他一面大叫大嚷,一面全身在颤抖。而克莱德呢,两眼直瞅着在他面前的那条小船——罗伯达沉下去时,她的那一双眼睛,和她临死前的呼喊声,所有这一切令人怵目惊心的可怕情景,又历历如在眼前。他不由得惊惶失措,蜷缩在他的座席上——梅森把当时真实的情况解释得如此活灵活现,真的把他吓死了。因为,罗伯达落水后他不愿救她这事,哪怕是在杰夫森和贝尔纳普面前,他也从来没有承认过。他只好一成不变,照旧隐瞒真相,硬说他心里是想救她的,但因当时来势太快,而且,她的呼喊声和她沉底前的挣扎一下子使他头晕了,吓懵了,所以在她灭顶以前,他早就茫然不知所措了。“我……我心里是想救她的,”他咕哝着说,脸色一下子发灰了,“不过……不过……正如我说过的,我也头晕了……而且……而且……”

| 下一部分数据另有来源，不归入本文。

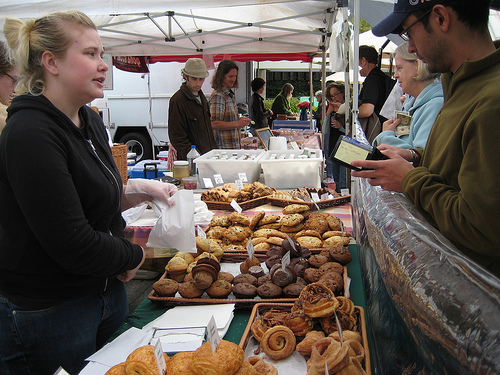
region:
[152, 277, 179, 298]
Baked muffin on a tray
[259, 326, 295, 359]
A baked donut next to others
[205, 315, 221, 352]
A white posted sign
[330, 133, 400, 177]
Wallet being opened by a man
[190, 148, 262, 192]
Container of some goods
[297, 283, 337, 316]
A delicious donut for sale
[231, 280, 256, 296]
A chocolate muffin in a tray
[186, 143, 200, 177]
A bottle of a drink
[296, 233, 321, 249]
A cookie in a tray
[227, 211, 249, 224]
Freshly baked cookie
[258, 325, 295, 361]
Tasty pastry in a container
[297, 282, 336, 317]
Baked donut with frosting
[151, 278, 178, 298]
A muffin next to others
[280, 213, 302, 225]
Chocolate chip cookie stacked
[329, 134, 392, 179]
A man's wallet opened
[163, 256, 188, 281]
Muffin freshly baked and ready for sale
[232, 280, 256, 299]
Chocolate muffin next to other muffins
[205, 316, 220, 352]
White sign posted for pastries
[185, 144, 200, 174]
A bottle of liquid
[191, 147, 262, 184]
Container full of goods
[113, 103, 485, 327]
view is at a chf counter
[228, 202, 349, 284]
snacks are brown in color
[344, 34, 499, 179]
man is opening the wallet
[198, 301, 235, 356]
the price tags are white in color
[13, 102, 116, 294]
jacket is black in color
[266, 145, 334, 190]
tray is white in color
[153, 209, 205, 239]
wrapped in a white polythene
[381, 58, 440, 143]
lady holdimg some money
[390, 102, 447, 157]
the seater is dull blue in color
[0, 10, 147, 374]
human is selling food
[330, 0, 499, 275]
human is buying food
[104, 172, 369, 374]
food is being sold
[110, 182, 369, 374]
pastries are being sold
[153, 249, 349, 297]
muffins are available for purchase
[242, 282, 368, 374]
pastries are available for purchase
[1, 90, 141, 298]
hooded sweatshirt is worn by woman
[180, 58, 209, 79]
hat is worn by man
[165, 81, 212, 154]
jacket is worn by man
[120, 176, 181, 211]
glove is worn by woman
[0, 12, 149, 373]
a woman serving baked goods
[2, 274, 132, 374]
jeans on a woman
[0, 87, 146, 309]
a black jacket on a woman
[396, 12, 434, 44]
glasses on a man's face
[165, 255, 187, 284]
a light brown muffin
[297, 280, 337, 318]
a nut crusted sweet rll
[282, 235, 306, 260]
a dark brown muffin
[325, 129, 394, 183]
a wallet in a man's hands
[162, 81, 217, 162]
a brown jacket on a man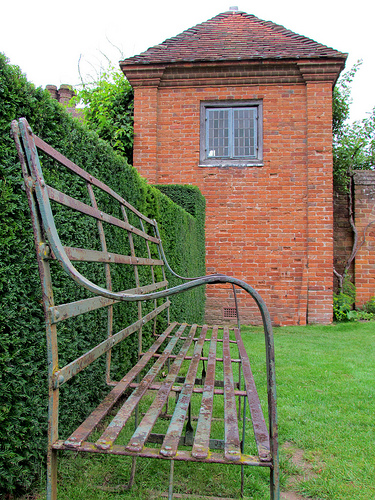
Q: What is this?
A: Bench.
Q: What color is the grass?
A: Green.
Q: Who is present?
A: Nobody.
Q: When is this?
A: Daytime.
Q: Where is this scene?
A: In a park.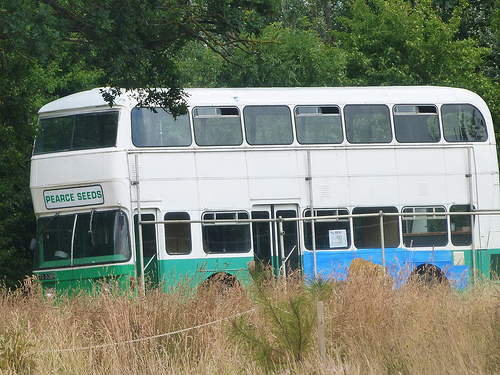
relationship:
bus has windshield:
[31, 87, 500, 306] [32, 213, 128, 265]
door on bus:
[136, 209, 159, 307] [31, 87, 500, 306]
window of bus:
[162, 211, 192, 259] [31, 87, 500, 306]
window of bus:
[203, 211, 251, 254] [31, 87, 500, 306]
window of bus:
[303, 208, 351, 250] [31, 87, 500, 306]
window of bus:
[352, 205, 399, 250] [31, 87, 500, 306]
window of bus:
[403, 205, 447, 247] [31, 87, 500, 306]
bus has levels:
[31, 87, 500, 306] [36, 87, 494, 219]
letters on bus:
[43, 184, 104, 210] [31, 87, 500, 306]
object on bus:
[331, 229, 346, 249] [31, 87, 500, 306]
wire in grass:
[15, 303, 272, 353] [2, 277, 498, 373]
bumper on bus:
[32, 268, 138, 304] [31, 87, 500, 306]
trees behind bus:
[27, 1, 497, 89] [31, 87, 500, 306]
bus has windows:
[31, 87, 500, 306] [305, 203, 473, 252]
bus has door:
[31, 87, 500, 306] [252, 204, 300, 293]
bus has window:
[31, 87, 500, 306] [203, 211, 251, 254]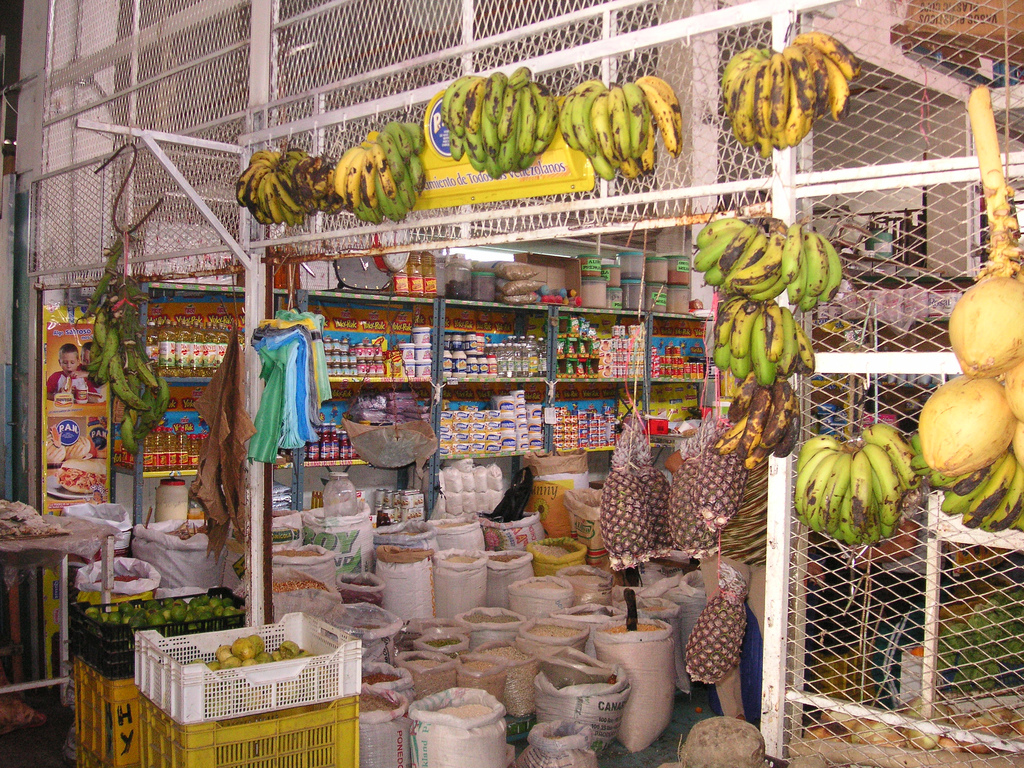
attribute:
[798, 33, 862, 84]
banana — yellow, brown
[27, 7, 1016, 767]
wall — white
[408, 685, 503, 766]
sack — white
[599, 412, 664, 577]
pineapple — fresh, hanging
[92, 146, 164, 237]
hook — large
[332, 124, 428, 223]
bananas — bunch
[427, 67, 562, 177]
bananas — bunch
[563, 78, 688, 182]
bananas — bunch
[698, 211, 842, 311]
bananas — bunch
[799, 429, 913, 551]
bananas — bunch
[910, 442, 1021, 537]
bananas — bunch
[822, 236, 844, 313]
banana — green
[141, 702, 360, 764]
crate — rectangular, yellow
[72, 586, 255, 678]
crate — black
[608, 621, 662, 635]
spice — yellow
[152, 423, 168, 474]
bottle — yellow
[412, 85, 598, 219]
sign — yellow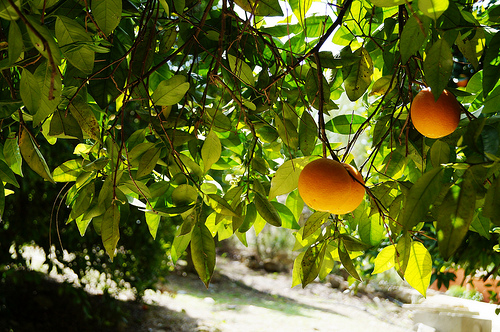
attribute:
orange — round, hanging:
[298, 154, 377, 221]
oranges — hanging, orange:
[273, 65, 497, 210]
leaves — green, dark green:
[23, 10, 257, 173]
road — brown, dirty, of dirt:
[182, 279, 379, 331]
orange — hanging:
[412, 81, 466, 138]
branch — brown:
[242, 10, 365, 148]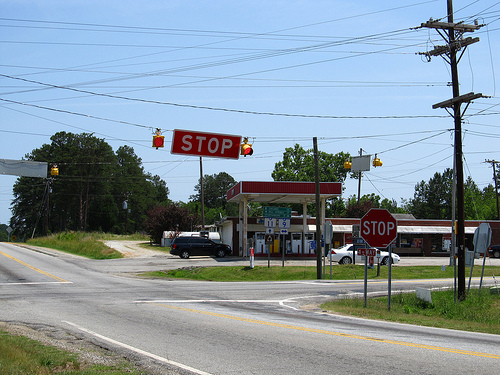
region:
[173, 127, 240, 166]
Stop sign hanging from wire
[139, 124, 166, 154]
Red light is turned on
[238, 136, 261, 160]
Red light hanging over street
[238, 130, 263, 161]
Red light is turned on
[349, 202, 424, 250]
Stop sign at intersection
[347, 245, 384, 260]
Intersection is 4 way stop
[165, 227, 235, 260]
Suv parked at gas station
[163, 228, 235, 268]
Parked SUV is black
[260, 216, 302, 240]
Route signs posted at intersection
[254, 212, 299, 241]
Route signs at intersection are white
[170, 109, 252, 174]
red and white stop sign over street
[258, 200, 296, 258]
directional signs on metal poles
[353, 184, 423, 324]
red stopsign on metal pole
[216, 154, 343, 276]
owning over gas pump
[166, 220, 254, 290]
black SUV parked at gas station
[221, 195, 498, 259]
red brick building holding gas station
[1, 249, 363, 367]
side roads off main road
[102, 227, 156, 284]
dirt and gravel drive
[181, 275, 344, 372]
yellow and white painted lines on roadway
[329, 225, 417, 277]
white ar parked in parking lot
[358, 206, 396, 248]
An octagonal red and white stop sign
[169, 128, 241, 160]
A rectangular red and white stop sign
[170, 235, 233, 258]
A black SUV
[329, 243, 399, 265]
A white car in front of a gas station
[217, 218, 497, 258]
A gas stationg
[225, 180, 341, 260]
A red and white gas station awning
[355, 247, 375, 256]
A sign indicating a four way stop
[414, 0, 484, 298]
A telephone pole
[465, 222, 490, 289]
The back side of a stop sign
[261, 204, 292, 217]
A group of green road signs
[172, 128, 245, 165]
a rectangular stop sign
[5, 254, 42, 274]
yellow lines in the street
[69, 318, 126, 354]
white line on the stree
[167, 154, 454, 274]
a gas station at an intersection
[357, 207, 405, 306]
a stop sign on the corner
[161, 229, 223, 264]
a black van parked nearby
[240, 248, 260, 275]
a white pole with orange tip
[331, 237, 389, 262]
a white car driving past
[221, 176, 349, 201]
red and white shelter over the gas island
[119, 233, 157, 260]
a dirt road next to the gas station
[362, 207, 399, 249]
a red and white stop sign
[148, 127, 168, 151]
a yellow street light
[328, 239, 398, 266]
a white car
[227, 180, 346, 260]
part of a gas station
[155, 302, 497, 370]
a yellow street marking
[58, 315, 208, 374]
a white street marking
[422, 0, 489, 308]
a tall light pole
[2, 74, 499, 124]
an electrical wire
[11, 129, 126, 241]
a tall green tree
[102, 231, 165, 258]
a small country road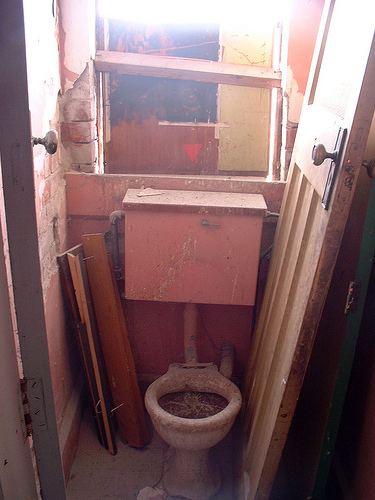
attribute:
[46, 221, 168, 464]
panels — wood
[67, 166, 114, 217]
paint — peeling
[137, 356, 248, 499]
toilet — rusted, white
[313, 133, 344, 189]
handle — metal, door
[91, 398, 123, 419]
mails — exposed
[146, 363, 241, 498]
toilet bowl — rusted, filthy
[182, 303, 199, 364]
pipe — toilet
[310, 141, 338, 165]
door knob — bronze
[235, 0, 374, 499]
door — wooden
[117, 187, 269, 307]
toilet tank — square, old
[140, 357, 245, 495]
toilet bowl — empty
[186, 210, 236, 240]
handle — toilet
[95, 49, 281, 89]
framing — broken, wood, construction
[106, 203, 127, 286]
pipe — metal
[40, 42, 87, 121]
paint — peeling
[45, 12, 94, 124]
paint — peeling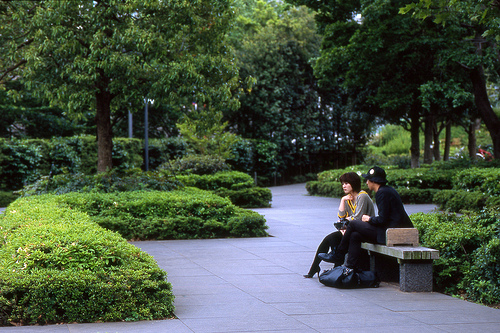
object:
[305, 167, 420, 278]
man and woman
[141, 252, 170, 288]
angled edges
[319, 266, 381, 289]
black bag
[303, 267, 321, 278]
high-heeled shoe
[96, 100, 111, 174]
tree trunk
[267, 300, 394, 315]
cement block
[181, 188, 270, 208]
green hedge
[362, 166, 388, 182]
black hat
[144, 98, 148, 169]
light pole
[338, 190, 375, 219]
gray sweater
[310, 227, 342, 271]
black pants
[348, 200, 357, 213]
yellow trim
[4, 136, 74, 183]
lush bush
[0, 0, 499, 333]
park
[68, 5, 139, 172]
tree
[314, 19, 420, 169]
tree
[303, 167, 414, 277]
people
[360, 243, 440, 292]
bench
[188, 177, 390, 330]
cement walkway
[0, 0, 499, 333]
landscaping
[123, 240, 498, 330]
cement sidewalk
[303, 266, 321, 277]
black shoes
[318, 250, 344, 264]
black shoes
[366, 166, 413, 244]
man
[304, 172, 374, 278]
woman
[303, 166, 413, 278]
two people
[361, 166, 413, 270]
person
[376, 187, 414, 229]
shirt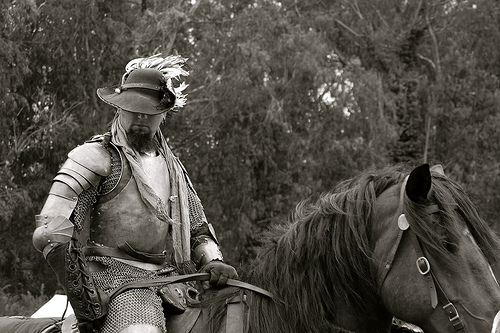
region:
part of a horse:
[352, 175, 397, 232]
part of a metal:
[181, 218, 221, 249]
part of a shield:
[114, 295, 151, 321]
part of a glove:
[210, 264, 238, 303]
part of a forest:
[376, 104, 401, 121]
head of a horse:
[445, 230, 472, 252]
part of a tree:
[226, 130, 258, 149]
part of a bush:
[246, 134, 260, 140]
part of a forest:
[248, 127, 271, 142]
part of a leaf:
[256, 123, 275, 131]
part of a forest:
[401, 88, 413, 100]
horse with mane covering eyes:
[243, 162, 495, 327]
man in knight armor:
[27, 50, 237, 325]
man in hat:
[30, 50, 235, 326]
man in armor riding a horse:
[30, 50, 236, 325]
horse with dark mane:
[241, 156, 493, 327]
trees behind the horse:
[190, 5, 495, 160]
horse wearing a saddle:
[240, 156, 495, 326]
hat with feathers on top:
[95, 46, 185, 111]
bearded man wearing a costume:
[30, 50, 235, 326]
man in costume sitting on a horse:
[30, 51, 238, 328]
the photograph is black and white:
[13, 10, 493, 329]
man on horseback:
[7, 13, 486, 329]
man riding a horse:
[6, 5, 499, 324]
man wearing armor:
[1, 4, 441, 331]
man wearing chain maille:
[3, 3, 498, 328]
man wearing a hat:
[91, 53, 182, 120]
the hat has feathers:
[66, 35, 223, 130]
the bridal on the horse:
[387, 210, 467, 331]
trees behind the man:
[17, 15, 437, 177]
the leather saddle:
[148, 282, 217, 331]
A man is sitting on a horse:
[35, 28, 495, 332]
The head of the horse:
[365, 165, 497, 327]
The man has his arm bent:
[26, 185, 86, 279]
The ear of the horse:
[401, 159, 438, 210]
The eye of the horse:
[436, 228, 462, 262]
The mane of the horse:
[239, 163, 402, 332]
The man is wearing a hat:
[93, 52, 191, 117]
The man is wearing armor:
[33, 133, 225, 272]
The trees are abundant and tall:
[206, 2, 346, 199]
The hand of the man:
[196, 257, 245, 290]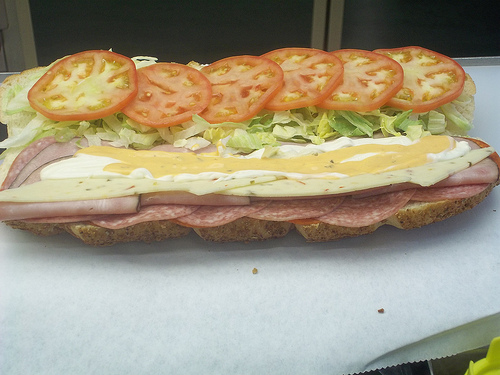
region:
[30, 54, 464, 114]
these are sliced tomatoes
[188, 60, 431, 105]
the tomatoes are red in color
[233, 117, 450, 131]
this is some lettuce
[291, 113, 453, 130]
the lettuce is green in color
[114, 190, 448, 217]
these are pieces of ham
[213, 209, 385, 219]
the ham is red in color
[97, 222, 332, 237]
this is some bread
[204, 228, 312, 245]
the bread is brown in color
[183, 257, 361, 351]
this is a paper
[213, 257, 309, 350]
the paper is white in color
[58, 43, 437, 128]
tomatoes on a sub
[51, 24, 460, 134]
six tomatoes next to each other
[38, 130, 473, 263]
meat and sauce on sandwich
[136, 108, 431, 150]
lettuce underneath the meat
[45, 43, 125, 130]
tomato on end of sandwich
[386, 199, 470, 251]
bread undewr the meat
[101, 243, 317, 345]
white paper that sub is on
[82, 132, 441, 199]
sauce on the sub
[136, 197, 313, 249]
three pieces of meat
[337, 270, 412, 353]
crum on the paper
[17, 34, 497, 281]
a submarine sandwich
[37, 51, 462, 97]
a row of sliced tomatoes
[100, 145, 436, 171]
mustard on a sandwich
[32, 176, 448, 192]
slices of cheese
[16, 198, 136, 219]
a slice of folded ham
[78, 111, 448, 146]
shredded iceberg lettuce on a sandwich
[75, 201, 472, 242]
salami on bread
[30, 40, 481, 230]
a submarine sandwich with meat and veggies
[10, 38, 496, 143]
slice of tomatoes on a bed of salad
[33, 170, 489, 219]
cheese, ham and salami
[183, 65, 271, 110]
the tomatoes are red in color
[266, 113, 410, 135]
this is some lettuce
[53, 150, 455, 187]
this is some cheese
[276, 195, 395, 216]
the ham is red in color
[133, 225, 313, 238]
the bread is brown in color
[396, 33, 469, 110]
tomato on end of sandwich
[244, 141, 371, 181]
sauce on sandwich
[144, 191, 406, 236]
four pieces of meat on sandwich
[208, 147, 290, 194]
yellow and white sauce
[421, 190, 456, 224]
bread under the meat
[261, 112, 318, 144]
green lettuce under the tomatoes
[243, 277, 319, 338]
white paper under the sub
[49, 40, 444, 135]
six tomatoes on sub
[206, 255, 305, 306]
crum on the paper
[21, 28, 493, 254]
sub sanwich on table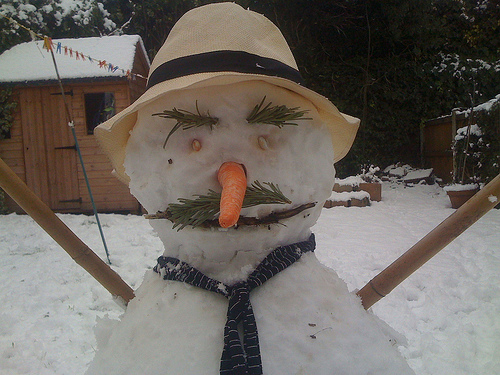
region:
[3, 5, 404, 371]
a snowman wearing a hat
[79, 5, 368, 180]
a beige straw hat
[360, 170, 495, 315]
a stick on right side of snowman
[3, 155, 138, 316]
a stick on left side of snowman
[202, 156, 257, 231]
a carrot forming the nose of snowman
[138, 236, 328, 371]
a black tie of snowman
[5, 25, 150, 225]
a building cover with snow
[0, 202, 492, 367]
a filed covered with snow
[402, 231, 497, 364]
footsteps over the snow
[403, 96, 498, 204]
a fence of wood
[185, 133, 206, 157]
the eye of a snowman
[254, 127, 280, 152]
the eye of a snowman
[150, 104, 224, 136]
the eyebrows of a snowman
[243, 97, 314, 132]
the eyebrows of a snowman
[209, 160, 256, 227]
a carrot nose of a snowman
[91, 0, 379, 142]
the hat of a snowman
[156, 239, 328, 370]
a tie on a snowman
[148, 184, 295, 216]
the mustache of a snowman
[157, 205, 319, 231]
the mouth of a snowman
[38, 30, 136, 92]
the roof of a building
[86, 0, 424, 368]
a snowman in the snow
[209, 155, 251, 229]
a large orange carrot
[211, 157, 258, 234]
the nose of a snowman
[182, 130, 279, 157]
the eyes of a snowman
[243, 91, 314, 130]
the eyebrow of a snowman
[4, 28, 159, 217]
a small wooden shed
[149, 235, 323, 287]
the neck of a snowman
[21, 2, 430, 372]
Close up of a snowman.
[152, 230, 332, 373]
Tie around snowman's neck.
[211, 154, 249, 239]
An orange carrot.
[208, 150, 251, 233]
Nose made of a carrot.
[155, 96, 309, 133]
Eyebrows made of pieces of pine needles.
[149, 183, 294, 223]
Moustache made of pieces of pine needles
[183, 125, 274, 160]
Eyes of the snowman.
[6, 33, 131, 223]
A wood building in the background.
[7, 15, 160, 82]
Snow on roof of building.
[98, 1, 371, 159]
A white hat with a black band.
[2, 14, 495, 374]
A dressed up snowman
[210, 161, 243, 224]
An orange carrot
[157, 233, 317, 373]
A blue tie around the pile of snow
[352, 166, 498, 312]
A wooden pole stuck in the snow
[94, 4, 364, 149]
A soft hat on the snowman's head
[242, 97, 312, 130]
A pine leaf as an eyebrow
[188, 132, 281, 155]
Rocks as the snowman's eyes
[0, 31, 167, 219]
A wooden cabin with snow on the roof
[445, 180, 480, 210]
A snowy flower pot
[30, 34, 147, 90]
Clothespins on a laundry line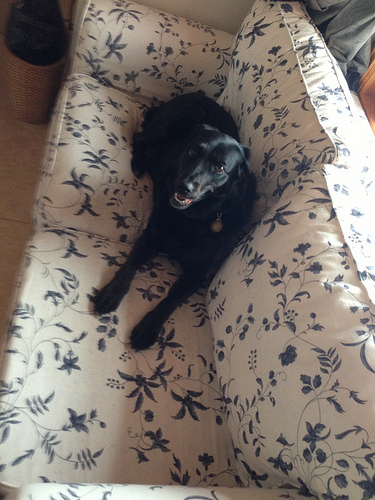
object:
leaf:
[312, 373, 322, 388]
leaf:
[297, 373, 312, 385]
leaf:
[300, 385, 313, 394]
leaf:
[325, 394, 345, 412]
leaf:
[346, 387, 367, 405]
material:
[202, 162, 373, 498]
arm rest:
[73, 0, 243, 108]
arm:
[112, 228, 155, 295]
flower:
[170, 388, 209, 420]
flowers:
[278, 343, 296, 369]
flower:
[58, 354, 81, 374]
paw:
[90, 288, 121, 314]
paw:
[130, 155, 147, 177]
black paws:
[128, 308, 168, 347]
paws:
[130, 310, 165, 348]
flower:
[143, 40, 155, 58]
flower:
[245, 15, 276, 48]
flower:
[262, 200, 300, 235]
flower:
[61, 167, 93, 192]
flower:
[288, 238, 310, 256]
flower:
[137, 425, 169, 454]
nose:
[178, 181, 195, 193]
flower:
[313, 88, 331, 106]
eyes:
[189, 141, 206, 161]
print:
[241, 61, 287, 130]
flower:
[99, 27, 133, 70]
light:
[342, 99, 371, 189]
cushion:
[231, 6, 364, 174]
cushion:
[236, 184, 368, 492]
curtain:
[307, 2, 374, 79]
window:
[356, 78, 374, 119]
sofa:
[0, 0, 374, 498]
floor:
[1, 105, 49, 348]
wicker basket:
[5, 38, 67, 124]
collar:
[208, 207, 222, 233]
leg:
[89, 233, 165, 320]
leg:
[125, 273, 206, 351]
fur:
[156, 122, 181, 144]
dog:
[84, 85, 255, 354]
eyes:
[210, 160, 225, 176]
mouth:
[170, 184, 200, 205]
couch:
[3, 2, 372, 498]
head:
[167, 124, 244, 214]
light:
[180, 131, 248, 200]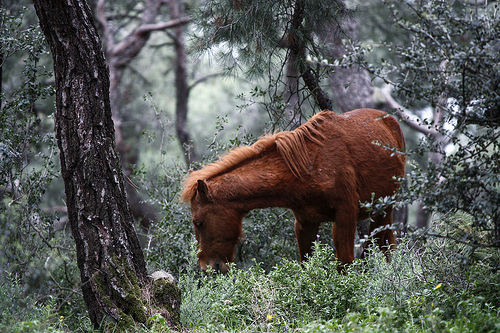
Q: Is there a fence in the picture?
A: No, there are no fences.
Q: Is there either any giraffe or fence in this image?
A: No, there are no fences or giraffes.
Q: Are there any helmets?
A: No, there are no helmets.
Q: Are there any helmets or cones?
A: No, there are no helmets or cones.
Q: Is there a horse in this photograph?
A: Yes, there is a horse.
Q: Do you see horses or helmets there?
A: Yes, there is a horse.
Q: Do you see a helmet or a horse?
A: Yes, there is a horse.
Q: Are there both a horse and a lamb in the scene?
A: No, there is a horse but no lambs.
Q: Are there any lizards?
A: No, there are no lizards.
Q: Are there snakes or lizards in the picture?
A: No, there are no lizards or snakes.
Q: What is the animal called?
A: The animal is a horse.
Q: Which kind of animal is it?
A: The animal is a horse.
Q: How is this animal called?
A: This is a horse.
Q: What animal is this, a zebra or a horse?
A: This is a horse.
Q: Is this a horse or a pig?
A: This is a horse.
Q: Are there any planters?
A: No, there are no planters.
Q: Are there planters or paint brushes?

“你知不知道你这是在撒谎!”梅森一面直着嗓门大嚷,一面逼近克莱德身旁,高高举起他那两条粗壮有力的胳臂,瞧他那张丑八怪的脸正在皱眉怒视,活象滴水嘴上雕饰——奇形怪状的复仇之神。“你是别有用心,凭借你那残忍的狡猾手段,听任这个可怜的、受尽了折磨的姑娘活活死掉,其实,你为了自己活命,明明五百英尺也都游过去,说明你是能够毫不费劲地把她救起来的,是吧?”因为如今梅森相信自己深知克莱德实际上是怎样害死罗伯达的,而且从克莱德的脸色和神态上某些表现来看,使他更加深信无疑。于是,他毅然决定,要竭尽全力,逼使被告从实招认。不料,贝尔纳普马上站起来抗议,说陪审团很不公正,对他的当事人怀有偏见;又说他现在有权——此刻有义务——宣告这是无效审判。他的这一要求,最后被奥伯沃泽法官驳回了。不过,尽管如此,克莱德却赢得时间,来答复梅森提问,虽然他还是那么软弱无力地说:“不!不!我可没有能耐。我是想要把她救起来的,可是没能做到。”可是,全体陪审员都注意到,从他那整个态度表现可以看出,他不是一个在说真话的人,而确实是一个思想上和道德上的懦夫,有如贝尔纳普一再形容他的那样——比这更坏的是,他确实犯了谋害罗伯达致死的罪。每位陪审员毕竟都在一面听,一面扪心自问:克莱德既然过后还有足够的力气游到岸上,那他为什么就不能把她救起来呢。要不然,至少也应该游过去,抓住那条小船,帮着罗伯达抓紧船帮呀?

“她身重只有一百磅,可不是吗?”梅森愤怒地继续说。

“是的,我想是的。”

“而你呢——那时候你有多重?”

“大约一百四十磅,”克莱德回答说。

“一个一百四十磅的男子汉,”梅森回过头来冲陪审团冷笑说,“就是害怕游到一个快要淹死、病弱不堪、才只有一百磅重的小姑娘身边,深怕她会紧紧抓住他,把他一块拖下水去!何况就在离他只有十五或二十英尺远那里,还有一条很棒的小船,船体够结实的,准能载得起三四个人!你看,这怎么说呀?”

为了强调这一事实,让它深入人心,这时梅森沉吟不语,从口袋里掏出一大块白手绢,揩擦脖子、脸和手腕——因为心情太激动和全身使劲儿,这些部位全都透湿了——然后掉过头来,冲伯顿·伯利大声说:“你不妨就把这条船扛出去吧,伯顿。反正我们暂时用不着它了。”四名助手当即把小船抬了出去。

接着,梅森心情恢复了平静以后,又扭过头去问克莱德:“格里菲思,罗伯达·奥尔登的头发是什么颜色,有什么样手感,当然罗,你是够清楚的,是吧?你是跟她够亲密的,准知道吧?”